Determinants of infectious disease I Flashcards
What are the key stages (in order) through infection?
Colonisation, invasion, proliferation and transmission.
What are the key determinants of infectious disease?
Pathogenicity and virulence, transmission, adhesion and colonisation and invasion.
What is pathogenicity?
The ability of an organism to cause disease.
What is virulence?
The degree of harm caused by a microorganism.
What does virulence depend on?
Infectivity, invasiveness and degree of damage.
What are factors that are involved in virulence?
Adhesion, invasion, evasion of host defence, obtaining nutrients from the host and toxicity.
What is the infectious dose?
ID50 - the dose to infect 50% of hosts.
What is the lethal dose?
LD50 - the dose to kill 50% of hosts.
What determines whether an infection leads to a disease or not?
Virulence, number of bacteria and host resistance.
How does survival of caterpillars change with different concentrations of MRSA?
With increasing concentrations, fewer numbers survive - low concentrations result in very minimal death.
What happens if the immune system is compromised of the caterpillar species upon infection of samonella enterica?
The concentration needed for the LD50 is significantly reduced - this shows the immune system plays an important role.
What are the two key types of transmission?
Direct - host to host transmission and indirection host to host transmission, which is facilitated by living or inanimate objects.
What are some direct transmission routes?
The respiratory route, routes through body contact, faecal-oral route, body fluids and vertical transmission.
What bacteria can travel through the respiratory route?
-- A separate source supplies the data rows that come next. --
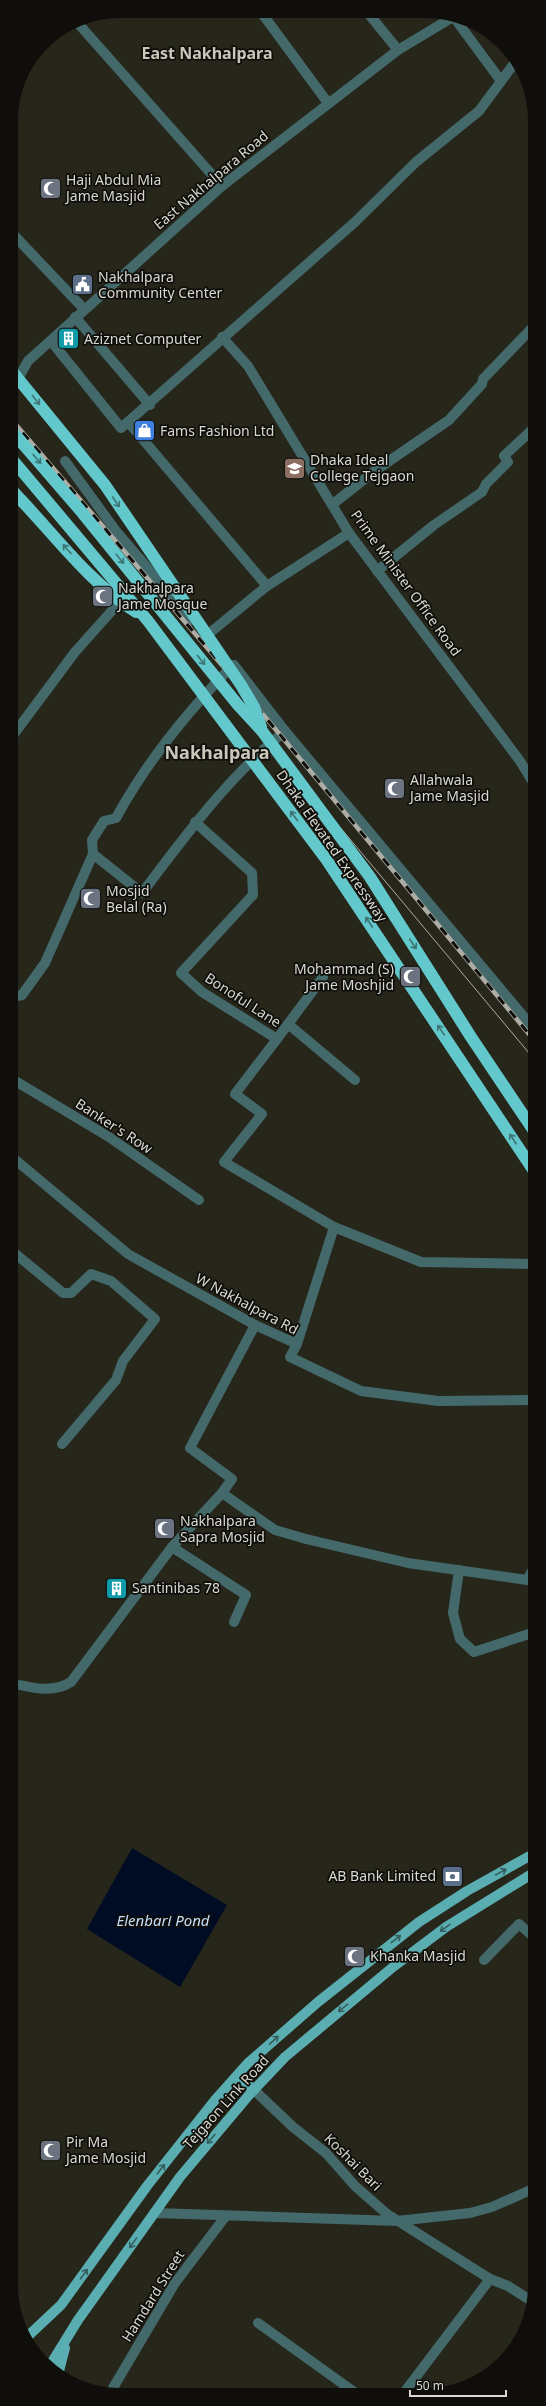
<svg xmlns="http://www.w3.org/2000/svg" width="546" height="2406" viewBox="0 0 546 2406" font-family="'Noto Sans',sans-serif">
	<style>
		.water { fill: #000c23 }
		.lines { fill: none; stroke-linecap: round; stroke-linejoin: round }
		.minor { stroke: #44696a; stroke-width: 10 }
		.major { stroke: #5aadb0; stroke-width: 10 }
		.highway { stroke: #62c8cb; stroke-width: 12 }
		.tram { stroke: #aeada5; stroke-width: 1 }
		.rail-casing { stroke: #aeada5; stroke-width: 4.5 }
		.rail { stroke: #0f0e0a; stroke-width: 3; stroke-dasharray: 9; stroke-linecap: butt }
		.highway-bridge { stroke: #62c8cb; stroke-width: 12 }
		.oneway { stroke: #3d7474 }
		.oneway2 { stroke: #345e5d }
		.labels { text-anchor: middle; stroke-width: 3.5; stroke-linejoin: round; paint-order: stroke }
		.poi-label { font-size: 14px; fill: #d9d8d1; stroke: #0f0e0a; text-anchor: start }
		.street-label { font-size: 14px; fill: #d9d8d1; stroke: #0f0e0a }
		.water-label { font-size: 15px; font-style: italic; fill: #c3dffc; stroke: #0f0e0a }
		.quarter-label { font-size: 16px; font-weight: bold; fill: #c9c7b9; stroke: #0f0e0a }
		.district-label { font-size: 18px; font-weight: bold; fill: #c9c7b9; stroke: #0f0e0a }
	</style>
	<rect width="100%" height="100%" fill="#27261b"/>
	<polygon class="water" points="132,1848 227,1905 180,1987 87,1929"/>
	<g class="lines">
		<g class="minor">
			<polyline points="261,12 328,103"/>
			<polyline points="368,13 398,50"/>
			<polyline points="453,16 501,81"/>
			<polyline points="76,21 222,186"/>
			<polyline points="11,232 84,309"/>
			<polyline points="75,317 150,405"/>
			<polyline points="222,337 248,366 349,533 520,761 534,784"/>
			<polyline points="51,341 121,428 355,222 416,162 479,111 516,61"/>
			<polyline points="11,391 28,361 222,186 398,50 453,17"/>
			<polyline points="129,423 267,586"/>
			<polyline points="65,461 116,531 192,620"/>
			<polyline points="333,504 376,470 449,420 482,384 483,379 534,326"/>
			<polyline points="377,571 434,525 482,492 486,484 508,462 504,456 534,428"/>
			<polyline points="206,636 267,586 349,533"/>
			<polyline points="234,665 285,731 534,1029"/>
			<polyline points="11,738 75,652 125,596"/>
			<polyline points="11,753 11,765"/>
			<polyline points="195,822 252,873 253,895 181,973 202,992 277,1039 235,1094 262,1114 224,1162 334,1227 297,1344"/>
			<path d="M93 854 142 893C185 836 229 776 285 731"/>
			<path d="M12 997 22 995 45 963 93 854 92 840 104 821 116 818C147 761 188 711 233 665"/>
			<polyline points="288,1024 355,1080"/>
			<polyline points="277,1039 323,977"/>
			<polyline points="12,1079 109,1137 199,1200"/>
			<polyline points="12,1157 128,1254 255,1325 297,1344 290,1357 361,1391 438,1401 534,1400"/>
			<polyline points="334,1227 421,1262 534,1264 534,1259"/>
			<polyline points="12,1251 63,1293 71,1293 91,1274 111,1281 155,1319 123,1361 116,1380 62,1444"/>
			<polyline points="222,1493 275,1530 306,1539 408,1563 527,1580 535,1566"/>
			<polyline points="459,1570 453,1613 460,1639 474,1652 535,1632"/>
			<polyline points="234,1622 246,1595 172,1547 222,1493 232,1479 190,1448 255,1325"/>
			<path d="M20 1685C37 1689 55 1692 71 1682L172 1547"/>
			<polyline points="484,1960 519,1924 535,1938"/>
			<polyline points="254,2090 293,2127 326,2153 355,2186 387,2214 490,2279 403,2394"/>
			<polyline points="154,2213 397,2221 470,2213 492,2207 535,2188"/>
			<polyline points="490,2279 508,2286 533,2302"/>
			<polyline points="258,2323 357,2394"/>
			<polyline points="110,2393 175,2283 225,2217"/>
		</g>
		<g class="major">
			<polyline points="238,2075 254,2090"/>
			<polyline points="28,2336 61,2305 147,2186 215,2100 248,2063 318,2002 419,1922 467,1891 535,1853"/>
			<polyline points="49,2367 78,2320 180,2177 249,2095 285,2057 393,1967 446,1927 535,1872"/>
			<polyline points="58,2375 65,2348"/>
		</g>
		<polyline class="highway" points="11,489 21,500"/>
		<polyline class="tram" points="11,434 534,1059"/>
		<defs>
			<polyline id="rail" points="11,419 227,671 534,1040"/>
		</defs>
		<use href="#rail" class="rail-casing"/>
		<use href="#rail" class="rail"/>
		<g class="highway-bridge">
			<polyline points="11,370 105,485 241,685 254,707 261,727"/>
			<polyline points="11,430 80,510 238,705 262,731 370,877 471,1037 534,1131"/>
			<polyline points="11,458 148,621 326,859 534,1171"/>
			<path d="M21 500C57 538 91 584 136 612"/>
		</g>
	</g>
	<defs><path id="oneway-shaft" d="M-6 0H5M1.5-3L5.5 0L1.5 3" fill="none" stroke-width="1.6" stroke-linecap="round" stroke-linejoin="round"/></defs>
	<g class="oneway">
		<use href="#oneway-shaft" transform="translate(36 400) rotate(52)"/>
		<use href="#oneway-shaft" transform="translate(37 459) rotate(50)"/>
		<use href="#oneway-shaft" transform="translate(116 502) rotate(56)"/>
		<use href="#oneway-shaft" transform="translate(67 549) rotate(-132)"/>
		<use href="#oneway-shaft" transform="translate(120 559) rotate(51)"/>
		<use href="#oneway-shaft" transform="translate(201 660) rotate(51)"/>
		<use href="#oneway-shaft" transform="translate(294 816) rotate(-127)"/>
		<use href="#oneway-shaft" transform="translate(369 922) rotate(-124)"/>
		<use href="#oneway-shaft" transform="translate(413 944) rotate(57)"/>
		<use href="#oneway-shaft" transform="translate(441 1030) rotate(-124)"/>
		<use href="#oneway-shaft" transform="translate(513 1139) rotate(-123)"/>
	</g>
	<g class="oneway2">
		<use href="#oneway-shaft" transform="translate(501 1872) rotate(-29)"/>
		<use href="#oneway-shaft" transform="translate(445 1928) rotate(144)"/>
		<use href="#oneway-shaft" transform="translate(396 1939) rotate(-38)"/>
		<use href="#oneway-shaft" transform="translate(343 2008) rotate(140)"/>
		<use href="#oneway-shaft" transform="translate(274 2040) rotate(-43)"/>
		<use href="#oneway-shaft" transform="translate(211 2139) rotate(130)"/>
		<use href="#oneway-shaft" transform="translate(161 2169) rotate(-52)"/>
		<use href="#oneway-shaft" transform="translate(133 2243) rotate(125)"/>
		<use href="#oneway-shaft" transform="translate(84 2274) rotate(-54)"/>
	</g>
	<defs>
		<symbol id="mosque-square" viewBox="-11 -11 22 22"><rect x="-9" y="-9" width="18" height="18" rx="4" fill="#6b7280" stroke="#0f0e0a"/><path d="M3.5-4.9A6 6 0 1 0 3.5 4.9A5 5 0 1 1 3.5-4.9Z" fill="#fff"/></symbol>
		<symbol id="civic-square" viewBox="-11 -11 22 22"><rect x="-9" y="-9" width="18" height="18" rx="4" fill="#5c6f8a" stroke="#0f0e0a"/><path d="M-.6-6.5H3V-4.5H.6V-3L4-1V1h2V6H-6V1h2V-1L-.6-3ZM-1.2 2.5V6h2.4V2.5Z" fill="#fff"/></symbol>
		<symbol id="building-square" viewBox="-11 -11 22 22"><rect x="-9" y="-9" width="18" height="18" rx="4" fill="#0f9aa8" stroke="#0f0e0a"/><path d="M-4-6H4V6H1V3H-1V6H-4ZM-2.5-4.3h1.7v1.8h-1.7ZM.8-4.3h1.7v1.8H.8ZM-2.5-1h1.7V.8h-1.7ZM.8-1h1.7V.8H.8Z" fill="#fff"/></symbol>
		<symbol id="shop-square" viewBox="-11 -11 22 22"><rect x="-9" y="-9" width="18" height="18" rx="4" fill="#3f7fe0" stroke="#0f0e0a"/><path d="M-5-2.5h2.3a2.7 3.5 0 0 1 5.4 0H5L5.5 6h-11ZM-1.5-2.5h3a1.5 2.3 0 0 0-3 0Z" fill="#fff"/></symbol>
		<symbol id="university-square" viewBox="-11 -11 22 22"><rect x="-9" y="-9" width="18" height="18" rx="4" fill="#8d6e63" stroke="#0f0e0a"/><path d="M0-5L7-2L0 1L-7-2ZM-4 1L0 2.5L4 1V4Q0 6-4 4Z" fill="#fff"/></symbol>
		<symbol id="bank-square" viewBox="-11 -11 22 22"><rect x="-9" y="-9" width="18" height="18" rx="4" fill="#5c6f8a" stroke="#0f0e0a"/><path d="M-6-4H6V4H-6ZM0-2.3a2.3 2.3 0 1 0 0 4.6a2.3 2.3 0 1 0 0-4.6Z" fill="#fff"/></symbol>
	</defs>
	<g fill-rule="evenodd">
		<use href="#mosque-square" x="38" y="176" width="25" height="25"/>
		<use href="#civic-square" x="70" y="272" width="25" height="25"/>
		<use href="#building-square" x="56" y="326" width="25" height="25"/>
		<use href="#shop-square" x="132" y="418" width="25" height="25"/>
		<use href="#university-square" x="282" y="456" width="25" height="25"/>
		<use href="#mosque-square" x="90" y="584" width="25" height="25"/>
		<use href="#mosque-square" x="382" y="776" width="25" height="25"/>
		<use href="#mosque-square" x="78" y="886" width="25" height="25"/>
		<use href="#mosque-square" x="398" y="964" width="25" height="25"/>
		<use href="#mosque-square" x="152" y="1516" width="25" height="25"/>
		<use href="#building-square" x="104" y="1576" width="25" height="25"/>
		<use href="#bank-square" x="440" y="1864" width="25" height="25"/>
		<use href="#mosque-square" x="342" y="1944" width="25" height="25"/>
		<use href="#mosque-square" x="38" y="2138" width="25" height="25"/>
	</g>
	<g class="labels">
		<g class="poi-label">
			<text x="66" y="185">Haji Abdul Mia<tspan x="66" dy="16">Jame Masjid</tspan></text>
			<text x="98" y="282">Nakhalpara<tspan x="98" dy="16">Community Center</tspan></text>
			<text x="84" y="344">Aziznet Computer</text>
			<text x="160" y="436">Fams Fashion Ltd</text>
			<text x="310" y="465">Dhaka Ideal<tspan x="310" dy="16">College Tejgaon</tspan></text>
			<text x="118" y="593">Nakhalpara<tspan x="118" dy="16">Jame Mosque</tspan></text>
			<text x="410" y="785">Allahwala<tspan x="410" dy="16">Jame Masjid</tspan></text>
			<text x="106" y="896">Mosjid<tspan x="106" dy="16">Belal (Ra)</tspan></text>
			<text x="394" y="974" text-anchor="end">Mohammad (S)<tspan x="394" dy="16">Jame Moshjid</tspan></text>
			<text x="180" y="1526">Nakhalpara<tspan x="180" dy="16">Sapra Mosjid</tspan></text>
			<text x="132" y="1593">Santinibas 78</text>
			<text x="436" y="1881" text-anchor="end">AB Bank Limited</text>
			<text x="370" y="1961">Khanka Masjid</text>
			<text x="66" y="2147">Pir Ma<tspan x="66" dy="16">Jame Mosjid</tspan></text>
		</g>
		<g class="street-label">
			<text transform="translate(211 180) rotate(-40)" y="5">East Nakhalpara Road</text>
			<text transform="translate(406 583) rotate(54)" y="5">Prime Minister Office Road</text>
			<text transform="translate(332 846) rotate(55)" y="5">Dhaka Elevated Expressway</text>
			<text transform="translate(243 1000) rotate(33)" y="5">Bonoful Lane</text>
			<text transform="translate(114 1126) rotate(33)" y="5">Banker's Row</text>
			<text transform="translate(247 1304) rotate(28)" y="5">W Nakhalpara Rd</text>
			<text transform="translate(226 2102) rotate(-48)" y="5">Tejgaon Link Road</text>
			<text transform="translate(353 2162) rotate(45)" y="5">Koshai Bari</text>
			<text transform="translate(153 2296) rotate(-58)" y="5">Hamdard Street</text>
		</g>
		<g class="water-label">
			<text x="163" y="1926">Elenbari Pond</text>
		</g>
		<g class="quarter-label">
			<text x="207" y="59">East Nakhalpara</text>
		</g>
		<g class="district-label">
			<text x="217" y="759">Nakhalpara</text>
		</g>
	</g>
	<path d="M0 0H546V2406H0ZM120 18H426A102 102 0 0 1 528 120V2286A102 102 0 0 1 426 2388H120A102 102 0 0 1 18 2286V120A102 102 0 0 1 120 18Z" fill="#0f0e0a" fill-rule="evenodd"/>
	<path d="M410 2390v6h96v-6" fill="none" stroke="#d9d8d1" stroke-width="2"/>
	<text x="416" y="2390" font-size="12" fill="#d9d8d1" stroke="#0f0e0a" stroke-width="3" paint-order="stroke">50 m</text>
</svg>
Mycobacterium tuberculosis.
What are the different routes of tramission through body contact?
STDs, skin infections e.g. ring worms, warts and through damaged skin.
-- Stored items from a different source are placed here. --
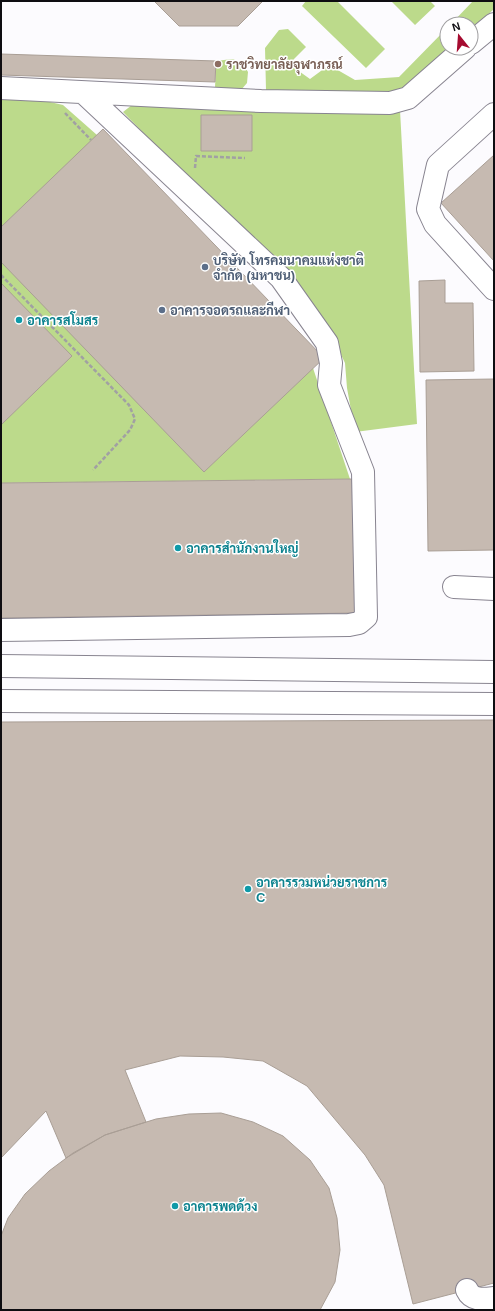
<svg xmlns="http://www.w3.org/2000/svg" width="495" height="1311" viewBox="0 0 495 1311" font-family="Arial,Sarabun,sans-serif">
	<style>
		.green { fill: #bcda8b }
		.building { fill: #c6bab1; stroke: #a99e95 }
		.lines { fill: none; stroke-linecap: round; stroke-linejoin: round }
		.minor-casing { stroke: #888490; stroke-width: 24 }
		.path { stroke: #a1a0a3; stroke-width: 2.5; stroke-dasharray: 4 2; stroke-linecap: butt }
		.minor { stroke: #fff; stroke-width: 22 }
		.education-dot { fill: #8d6e63; stroke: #fff; stroke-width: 1.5 }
		.service-dot { fill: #5c6f8a; stroke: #fff; stroke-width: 1.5 }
		.culture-dot { fill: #0f9aa8; stroke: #fff; stroke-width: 1.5 }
		.labels { text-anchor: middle; stroke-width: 3; stroke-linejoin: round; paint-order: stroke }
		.education-label { font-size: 13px; font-weight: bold; fill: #785e54; stroke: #fff; text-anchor: start }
		.service-label { font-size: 13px; font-weight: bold; fill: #4e5e75; stroke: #fff; text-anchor: start }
		.culture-label { font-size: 13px; font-weight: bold; fill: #0d838f; stroke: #fff; text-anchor: start }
	</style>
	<rect width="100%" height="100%" fill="#fcfbfe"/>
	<path class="green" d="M306 1H337L385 49 366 68 302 6Z
		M391 1H430L435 6 415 25Z
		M473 1H494V9L471 30V24H451Z
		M447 28V48H452L400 96 266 90 265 48 279 30 288 29 306 47 289 64 310 79 329 65 355 80 399 77Z
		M232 59 242 62 248 72 247 83 241 90 215 88 216 61Z
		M1 99 50 102 63 105 97 135 313 368 350 479 1 483Z
		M132 105 400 110 417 424 355 432 347 388 345 363 334 340 262 255 123 112Z"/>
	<path class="building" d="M154 1H263L238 26H179Z
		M1 54 216 61 215 82 1 75Z
		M201 115H252V151H201Z
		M103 129 324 358 204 472 1 262V227Z
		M494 155V261L441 203Z
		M445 280V303H473L474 371 420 372 419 281Z
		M1 283 72 356 1 425Z
		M494 379V550L428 551 426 380Z
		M354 479 355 613 1 618V483Z
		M494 720V1283L413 1304 384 1185 365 1155 307 1086 263 1061 223 1057 180 1056 125 1070 146 1122 105 1135 66 1158 46 1111 1 1158V722Z
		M221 1113 253 1122 283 1136 310 1160 329 1188 337 1218 340 1250 335 1282 320 1310H1V1236L8 1218 25 1194 49 1171 73 1153 105 1135 156 1119 189 1114Z"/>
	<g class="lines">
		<g class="minor-casing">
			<path id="minor" d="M471 43 494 24
				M1 88 261 101 390 103 408 98 465 48
				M494 114 438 165 428 209 435 224 494 289
				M454 587 494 589
				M1 630 349 625 359 623 366 617 363 472 329 385 331 363 327 343 281 278 84 93
				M1 666 494 672
				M1 701 494 704
				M467 1290C472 1301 484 1299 494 1298"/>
		</g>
		<path class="path" d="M65 113 91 140
			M195 168 196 156 245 158
			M1 275 129 405 135 419 130 430 93 470"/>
		<use href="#minor" class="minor"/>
	</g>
	<circle class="education-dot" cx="218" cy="64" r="4"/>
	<g class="service-dot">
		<circle cx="205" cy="267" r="4"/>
		<circle cx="162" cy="310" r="4"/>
	</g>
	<g class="culture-dot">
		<circle cx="19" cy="320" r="4"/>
		<circle cx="178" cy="548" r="4"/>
		<circle cx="248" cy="889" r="4"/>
		<circle cx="175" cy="1206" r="4"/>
	</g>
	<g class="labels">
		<g class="education-label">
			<text x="226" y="69">ราชวิทยาลัยจุฬาภรณ์</text>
		</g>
		<g class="service-label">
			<text x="213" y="265">บริษัท โทรคมนาคมแห่งชาติ<tspan x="213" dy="15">จำกัด (มหาชน)</tspan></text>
			<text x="170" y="315">อาคารจอดรถและกีฬา</text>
		</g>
		<g class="culture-label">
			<text x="27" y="325">อาคารสโมสร</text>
			<text x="186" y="553">อาคารสำนักงานใหญ่</text>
			<text x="256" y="887">อาคารรวมหน่วยราชการ<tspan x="256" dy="15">C</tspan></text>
			<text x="183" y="1211">อาคารพดด้วง</text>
		</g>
	</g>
	<rect width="495" height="1311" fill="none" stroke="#0e0d11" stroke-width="4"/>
	<g transform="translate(459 36) rotate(343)"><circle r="19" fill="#ffffff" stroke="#9f9ea0"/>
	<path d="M0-3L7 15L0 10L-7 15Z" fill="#a60b30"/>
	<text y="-6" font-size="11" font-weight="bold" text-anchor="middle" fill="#0e0d11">N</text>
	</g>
</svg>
What bacteria can transmit through damaged skin?
Staphylococcus aureus.
What are is involved in the faecal-oral route of transmission?
Transmission of faecal matter to the mouth through contact such as indirectly through food or through GIT pathogens.
What is an example of a pathogen that can be transmitted through the faecal-oral route?
Salmonella enterica.
What are some diseases that can be transmitted by body fluids?
Hepatitis, HIV
What is vertical transmission?
Transmission from mother to child - can be prenatal/perinatal/postnatal.
What is germline transmission?
Transmission through viral DNA such as certain types of leukemia.
What are vehicles?
Animate or inanimate objects involved in indirect transmission.